Phelps, who is 81, teaches at Columbia University. He received the Nobel Prize for Economics in 2006. So, does he believe in redistribution?
"It's unfortunate that people think that the rise of wealth inequality is a golden opportunity to institute a new amount of redistribution to the working poor. Because you can't just surgically land paratroops and grab the wealth at the top, even middle income people will inevitably feel the effects," he told DW.
Productivity is key
Phelps does not deny that assets and wages have not grown at the same rate, negatively affecting the lower and lower middle classes. It's a phemomenon that has developed over time, he says.
"In the 19th century, when Britain an America were growing so fast - and then later Germany and France - income sprinted ahead. And wealth only slowly began to rise at the same pace," he explained.
"So you had low levels of wealth, relative to income. The reason that we now have very swollen levels of wealth relative to income is because productivity growth has slowed dramatically."

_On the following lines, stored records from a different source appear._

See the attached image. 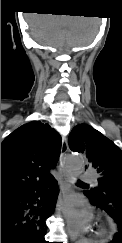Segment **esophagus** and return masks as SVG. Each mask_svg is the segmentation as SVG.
Instances as JSON below:
<instances>
[{"mask_svg":"<svg viewBox=\"0 0 122 243\" xmlns=\"http://www.w3.org/2000/svg\"><path fill=\"white\" fill-rule=\"evenodd\" d=\"M67 150H68L67 139L64 138L62 142L60 157L57 163V170L60 177V188H61V195H62L61 205H62V213L66 218V231L69 237L71 238V240H75L78 236V232L73 227L71 221L67 217V212H66V203H67L68 196L71 192V181L64 167V158Z\"/></svg>","mask_w":122,"mask_h":243,"instance_id":"34e87169","label":"esophagus"}]
</instances>
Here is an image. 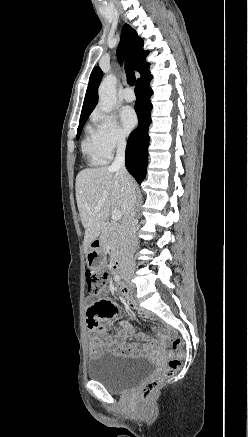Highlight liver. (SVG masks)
<instances>
[{"mask_svg":"<svg viewBox=\"0 0 248 437\" xmlns=\"http://www.w3.org/2000/svg\"><path fill=\"white\" fill-rule=\"evenodd\" d=\"M75 186L79 215L85 228L83 246L87 252L91 243L103 231L110 210L120 209L124 215V186L119 172L111 170L110 167L87 168L80 171ZM101 198H104V202L101 210L97 212L94 207Z\"/></svg>","mask_w":248,"mask_h":437,"instance_id":"1","label":"liver"}]
</instances>
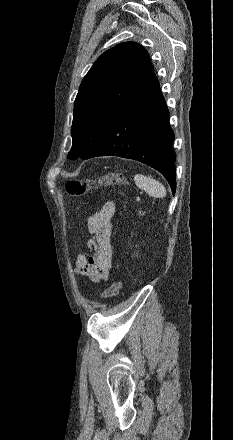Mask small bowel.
Here are the masks:
<instances>
[{
	"mask_svg": "<svg viewBox=\"0 0 233 440\" xmlns=\"http://www.w3.org/2000/svg\"><path fill=\"white\" fill-rule=\"evenodd\" d=\"M115 208L113 201H107L99 211L88 218L87 227L91 238L87 245L94 250V254L76 255L77 274L87 276L93 282L107 280L110 274L114 257L111 233Z\"/></svg>",
	"mask_w": 233,
	"mask_h": 440,
	"instance_id": "obj_1",
	"label": "small bowel"
}]
</instances>
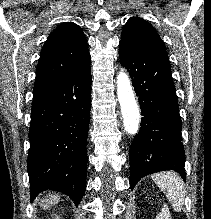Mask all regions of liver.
Listing matches in <instances>:
<instances>
[{"label":"liver","mask_w":211,"mask_h":219,"mask_svg":"<svg viewBox=\"0 0 211 219\" xmlns=\"http://www.w3.org/2000/svg\"><path fill=\"white\" fill-rule=\"evenodd\" d=\"M60 201V195L58 193H49L40 200V206L43 209H48Z\"/></svg>","instance_id":"liver-1"}]
</instances>
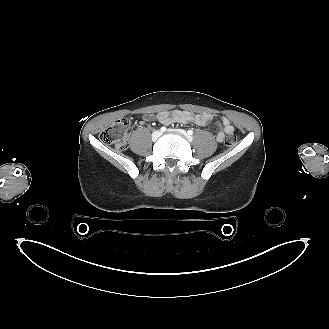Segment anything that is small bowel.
<instances>
[{"mask_svg": "<svg viewBox=\"0 0 329 329\" xmlns=\"http://www.w3.org/2000/svg\"><path fill=\"white\" fill-rule=\"evenodd\" d=\"M157 120L164 124L170 125L172 123H192L198 126H208L215 122L219 128L216 134L218 142H223L226 135L234 132V126L225 116L217 117L208 113H192L184 110L162 111L157 114Z\"/></svg>", "mask_w": 329, "mask_h": 329, "instance_id": "c3829d8e", "label": "small bowel"}]
</instances>
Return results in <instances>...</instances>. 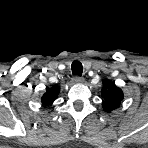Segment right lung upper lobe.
Listing matches in <instances>:
<instances>
[{
  "mask_svg": "<svg viewBox=\"0 0 148 148\" xmlns=\"http://www.w3.org/2000/svg\"><path fill=\"white\" fill-rule=\"evenodd\" d=\"M59 90L60 89L58 85H54L51 88H47L46 93L41 98L42 104L45 106H51L54 100L57 98Z\"/></svg>",
  "mask_w": 148,
  "mask_h": 148,
  "instance_id": "cb5924a9",
  "label": "right lung upper lobe"
}]
</instances>
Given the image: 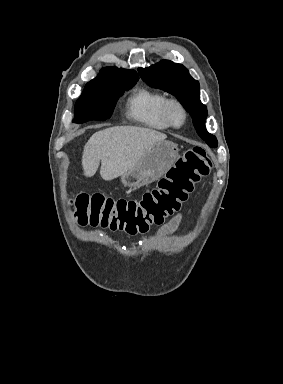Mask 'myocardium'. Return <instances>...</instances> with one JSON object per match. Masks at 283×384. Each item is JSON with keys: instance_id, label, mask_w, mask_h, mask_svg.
Segmentation results:
<instances>
[{"instance_id": "obj_1", "label": "myocardium", "mask_w": 283, "mask_h": 384, "mask_svg": "<svg viewBox=\"0 0 283 384\" xmlns=\"http://www.w3.org/2000/svg\"><path fill=\"white\" fill-rule=\"evenodd\" d=\"M173 108H178L181 111V113L183 115V120H182L181 124H175L173 122L172 117H171V111ZM162 117H163L165 123L169 127L174 128V129H178V128H181L185 125V123L188 119V113H187L185 106L182 104L181 101H179L176 98H168L165 101L163 108H162Z\"/></svg>"}]
</instances>
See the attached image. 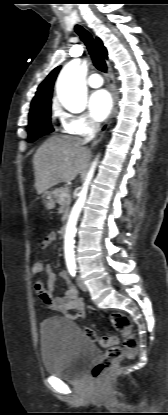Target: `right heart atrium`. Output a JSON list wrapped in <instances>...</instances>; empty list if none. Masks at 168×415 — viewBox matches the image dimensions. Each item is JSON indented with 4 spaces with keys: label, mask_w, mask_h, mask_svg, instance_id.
Segmentation results:
<instances>
[{
    "label": "right heart atrium",
    "mask_w": 168,
    "mask_h": 415,
    "mask_svg": "<svg viewBox=\"0 0 168 415\" xmlns=\"http://www.w3.org/2000/svg\"><path fill=\"white\" fill-rule=\"evenodd\" d=\"M56 115L62 130L68 134L88 136L97 130V124L87 114H73L58 108Z\"/></svg>",
    "instance_id": "right-heart-atrium-1"
}]
</instances>
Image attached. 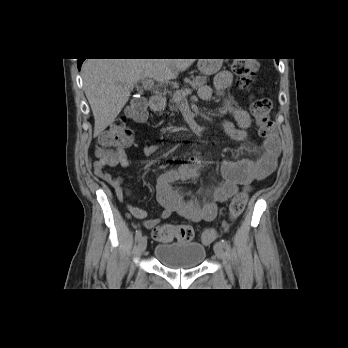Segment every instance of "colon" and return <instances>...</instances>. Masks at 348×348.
I'll return each mask as SVG.
<instances>
[{"label":"colon","mask_w":348,"mask_h":348,"mask_svg":"<svg viewBox=\"0 0 348 348\" xmlns=\"http://www.w3.org/2000/svg\"><path fill=\"white\" fill-rule=\"evenodd\" d=\"M257 60L250 57L238 58L232 65V71L237 77V84L241 89H248L257 70ZM251 114L257 124L258 134L269 137L275 134V125L271 119L272 102L269 98L258 97L251 102ZM143 124L147 120L145 101L136 99L127 107L125 117L113 122L100 136L97 148L98 159L106 164H113L120 158V151L131 144L133 133L127 126V121ZM248 196L240 192L233 197L228 208L229 222L235 221L244 211ZM228 224H226L227 226ZM153 236L162 242L174 239L189 242L195 237V230L190 225H157L153 228ZM218 232L215 229H206L202 232L201 239L204 244L216 240Z\"/></svg>","instance_id":"1"}]
</instances>
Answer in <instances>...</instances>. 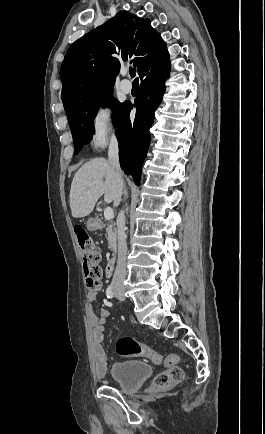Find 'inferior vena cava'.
Masks as SVG:
<instances>
[{
  "label": "inferior vena cava",
  "mask_w": 265,
  "mask_h": 434,
  "mask_svg": "<svg viewBox=\"0 0 265 434\" xmlns=\"http://www.w3.org/2000/svg\"><path fill=\"white\" fill-rule=\"evenodd\" d=\"M118 152V142L115 140V138H112L108 150V162L109 164H112L113 168H116V170H119L120 172ZM124 194L127 196V190H125ZM120 218L121 222L118 224V260L112 280V284H114V286H117V284H120V282H124L126 276L127 236L125 234L126 226L123 210L120 212Z\"/></svg>",
  "instance_id": "obj_1"
}]
</instances>
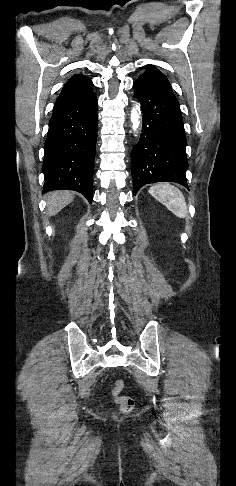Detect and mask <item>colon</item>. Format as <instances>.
<instances>
[{"label": "colon", "instance_id": "colon-1", "mask_svg": "<svg viewBox=\"0 0 236 486\" xmlns=\"http://www.w3.org/2000/svg\"><path fill=\"white\" fill-rule=\"evenodd\" d=\"M124 389V382L122 380L115 381L111 394L116 404L119 405V409L122 413L127 414L132 411L134 407V401L128 396H122L121 392Z\"/></svg>", "mask_w": 236, "mask_h": 486}]
</instances>
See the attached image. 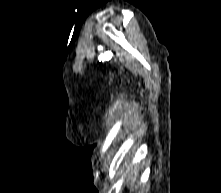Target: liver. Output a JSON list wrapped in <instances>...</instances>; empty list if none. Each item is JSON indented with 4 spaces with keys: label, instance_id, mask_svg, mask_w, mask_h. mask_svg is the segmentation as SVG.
Here are the masks:
<instances>
[{
    "label": "liver",
    "instance_id": "6515ba94",
    "mask_svg": "<svg viewBox=\"0 0 221 193\" xmlns=\"http://www.w3.org/2000/svg\"><path fill=\"white\" fill-rule=\"evenodd\" d=\"M136 174H137V169L135 168L130 174V181H131L130 188L131 189L135 186V183L137 181Z\"/></svg>",
    "mask_w": 221,
    "mask_h": 193
}]
</instances>
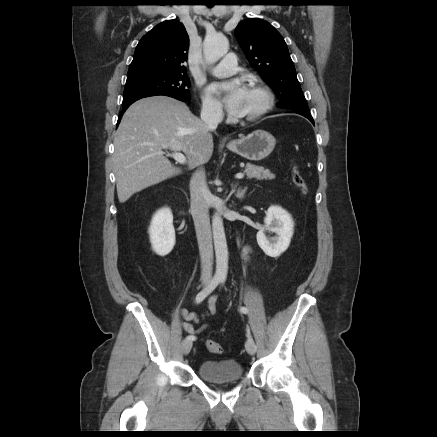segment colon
<instances>
[{
	"label": "colon",
	"instance_id": "obj_1",
	"mask_svg": "<svg viewBox=\"0 0 437 437\" xmlns=\"http://www.w3.org/2000/svg\"><path fill=\"white\" fill-rule=\"evenodd\" d=\"M291 178H292L293 184L303 194H307V192H308L307 184H306L305 179L302 176L301 172L299 171V169L296 166H293V168H292ZM206 348L211 353L219 354V353L222 352V346L218 342H216L214 340H208L206 342Z\"/></svg>",
	"mask_w": 437,
	"mask_h": 437
}]
</instances>
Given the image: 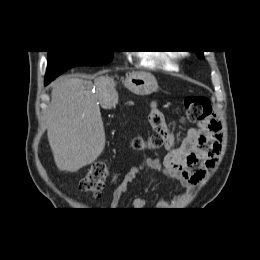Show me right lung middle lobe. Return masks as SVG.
<instances>
[{
  "instance_id": "dd1d6c3e",
  "label": "right lung middle lobe",
  "mask_w": 260,
  "mask_h": 260,
  "mask_svg": "<svg viewBox=\"0 0 260 260\" xmlns=\"http://www.w3.org/2000/svg\"><path fill=\"white\" fill-rule=\"evenodd\" d=\"M112 58L113 51H48L45 80L51 82L64 71L75 66L101 65L110 62Z\"/></svg>"
}]
</instances>
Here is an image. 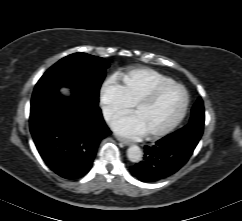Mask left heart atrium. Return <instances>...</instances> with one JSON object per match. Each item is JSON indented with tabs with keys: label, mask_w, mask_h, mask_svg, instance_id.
Segmentation results:
<instances>
[{
	"label": "left heart atrium",
	"mask_w": 242,
	"mask_h": 221,
	"mask_svg": "<svg viewBox=\"0 0 242 221\" xmlns=\"http://www.w3.org/2000/svg\"><path fill=\"white\" fill-rule=\"evenodd\" d=\"M113 130L127 138H139L146 134V130L135 113L126 114L113 120Z\"/></svg>",
	"instance_id": "left-heart-atrium-1"
}]
</instances>
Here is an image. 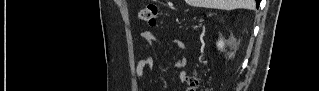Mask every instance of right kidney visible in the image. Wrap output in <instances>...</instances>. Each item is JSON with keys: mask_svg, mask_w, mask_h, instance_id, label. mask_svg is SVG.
<instances>
[{"mask_svg": "<svg viewBox=\"0 0 319 91\" xmlns=\"http://www.w3.org/2000/svg\"><path fill=\"white\" fill-rule=\"evenodd\" d=\"M228 44H231V42L229 41ZM217 47L219 50L223 51L224 48H225V41L223 39H220L218 42H217ZM234 56V53H230L229 54V57H232Z\"/></svg>", "mask_w": 319, "mask_h": 91, "instance_id": "ca27d5eb", "label": "right kidney"}]
</instances>
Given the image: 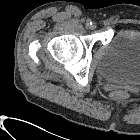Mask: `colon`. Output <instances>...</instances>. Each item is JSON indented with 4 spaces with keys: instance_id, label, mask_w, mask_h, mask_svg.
<instances>
[{
    "instance_id": "1",
    "label": "colon",
    "mask_w": 140,
    "mask_h": 140,
    "mask_svg": "<svg viewBox=\"0 0 140 140\" xmlns=\"http://www.w3.org/2000/svg\"><path fill=\"white\" fill-rule=\"evenodd\" d=\"M128 91L125 89H116L111 93V97L117 101H123L128 98Z\"/></svg>"
}]
</instances>
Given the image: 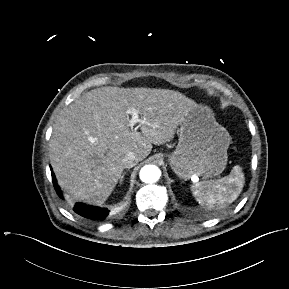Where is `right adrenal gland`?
Here are the masks:
<instances>
[{
    "label": "right adrenal gland",
    "mask_w": 289,
    "mask_h": 289,
    "mask_svg": "<svg viewBox=\"0 0 289 289\" xmlns=\"http://www.w3.org/2000/svg\"><path fill=\"white\" fill-rule=\"evenodd\" d=\"M124 176H125V173H123V175L121 176V178H120V184H122V182H123V179H124Z\"/></svg>",
    "instance_id": "right-adrenal-gland-1"
}]
</instances>
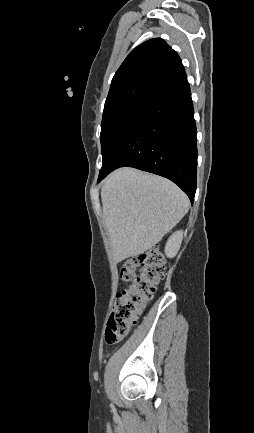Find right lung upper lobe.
Masks as SVG:
<instances>
[{
  "mask_svg": "<svg viewBox=\"0 0 254 433\" xmlns=\"http://www.w3.org/2000/svg\"><path fill=\"white\" fill-rule=\"evenodd\" d=\"M182 72L180 57L163 39L145 41L115 73L104 108L125 100H148Z\"/></svg>",
  "mask_w": 254,
  "mask_h": 433,
  "instance_id": "1",
  "label": "right lung upper lobe"
}]
</instances>
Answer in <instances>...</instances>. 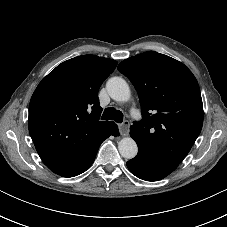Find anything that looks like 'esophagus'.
I'll return each mask as SVG.
<instances>
[{"instance_id":"obj_1","label":"esophagus","mask_w":227,"mask_h":227,"mask_svg":"<svg viewBox=\"0 0 227 227\" xmlns=\"http://www.w3.org/2000/svg\"><path fill=\"white\" fill-rule=\"evenodd\" d=\"M129 126H130V123L127 120H125L123 123L118 125L119 132L122 136H126L128 134Z\"/></svg>"}]
</instances>
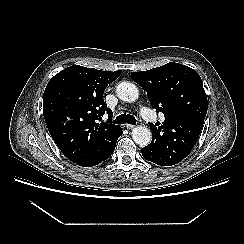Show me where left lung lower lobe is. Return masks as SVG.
I'll return each mask as SVG.
<instances>
[{
    "instance_id": "1",
    "label": "left lung lower lobe",
    "mask_w": 244,
    "mask_h": 244,
    "mask_svg": "<svg viewBox=\"0 0 244 244\" xmlns=\"http://www.w3.org/2000/svg\"><path fill=\"white\" fill-rule=\"evenodd\" d=\"M142 155L145 159L153 162V163H156L157 162V158H156V155L154 154V152L151 150V148L149 147H144L142 148Z\"/></svg>"
}]
</instances>
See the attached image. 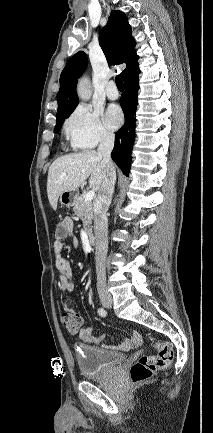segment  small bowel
<instances>
[{
  "label": "small bowel",
  "instance_id": "1",
  "mask_svg": "<svg viewBox=\"0 0 213 433\" xmlns=\"http://www.w3.org/2000/svg\"><path fill=\"white\" fill-rule=\"evenodd\" d=\"M73 221L70 218L62 219L55 230V238L53 242V250L55 253V265L59 272V284L63 292L64 307L66 310H72L68 293L74 288L73 283V272L70 261L62 255L64 248V240L70 238L74 246L78 245V241L74 238L73 234ZM78 337L81 341L88 344H101L105 338L104 335L94 336L93 328L90 326L83 327L78 331ZM141 335L134 331L131 336L124 340L116 348L120 350H130L133 347H137L141 344Z\"/></svg>",
  "mask_w": 213,
  "mask_h": 433
}]
</instances>
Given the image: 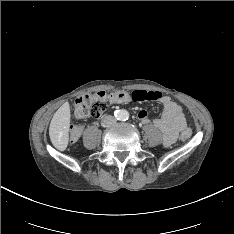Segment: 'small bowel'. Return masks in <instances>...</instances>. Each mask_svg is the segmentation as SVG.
Returning a JSON list of instances; mask_svg holds the SVG:
<instances>
[{
    "label": "small bowel",
    "mask_w": 234,
    "mask_h": 234,
    "mask_svg": "<svg viewBox=\"0 0 234 234\" xmlns=\"http://www.w3.org/2000/svg\"><path fill=\"white\" fill-rule=\"evenodd\" d=\"M153 92V91H146ZM132 101L130 97L126 98L122 102ZM158 101L163 107V112L160 118L152 121L153 125L163 133V144L165 146L172 145L179 133L186 129L187 123L180 105L171 99L169 96L160 94ZM138 117L144 124H149L150 119L148 118L147 111L141 109L138 112Z\"/></svg>",
    "instance_id": "small-bowel-1"
}]
</instances>
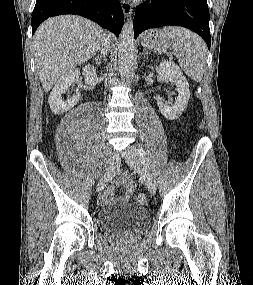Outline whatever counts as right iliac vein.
Returning <instances> with one entry per match:
<instances>
[{"mask_svg":"<svg viewBox=\"0 0 253 285\" xmlns=\"http://www.w3.org/2000/svg\"><path fill=\"white\" fill-rule=\"evenodd\" d=\"M120 164V160L118 157H113V159L110 161L109 166L106 170L105 175L101 178L98 186H97V191H102L104 187L109 183V181L112 180L114 177L118 167Z\"/></svg>","mask_w":253,"mask_h":285,"instance_id":"obj_1","label":"right iliac vein"}]
</instances>
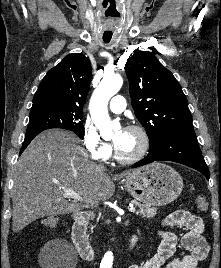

Many people, however, do not like innovation that could raise productivity, Phelps believes. One example is the taxi smartphone app "Uber" that lets any driver offer his or her service as a driver.
"We are not going to need to own cars any more, whenever we want to go somewhere we can just call up and have the car and driver," he told DW."
Don't stifle innovation
"And so now the taxi-drivers are out in the street and people don't care, they actually side with the taxi drivers..." He believes by supporting the traditional cab drivers, people support the traditional system of producing and selling cars, thereby stifling badly needed innovation.
A lack of innovation, however, is also the reason many companies have to cut costs, which also means lower or stagnating wages. So, growth, Phelps says, is not just about a materialistic accumulation of wealth.
"You can't have exciting work, rewarding work, engaging jobs - you can't have that unless firms are trying to do new things, trying to create new things or responding to the creation of new things by others."
Phelps insists that innovation holds the key to improved productivity and, therefore, higher growth.
"This sickening slow growth of productivity, which has eventually come to every country in the West, is going to not only oppress the youth who will come to hate their jobs, if they don't already hate their jobs," Phelps told DW.
"But it also locks in people in the middle class. They are never going to be able to get rich. Because the attitudes are against people trying to innovate and break out of the pack."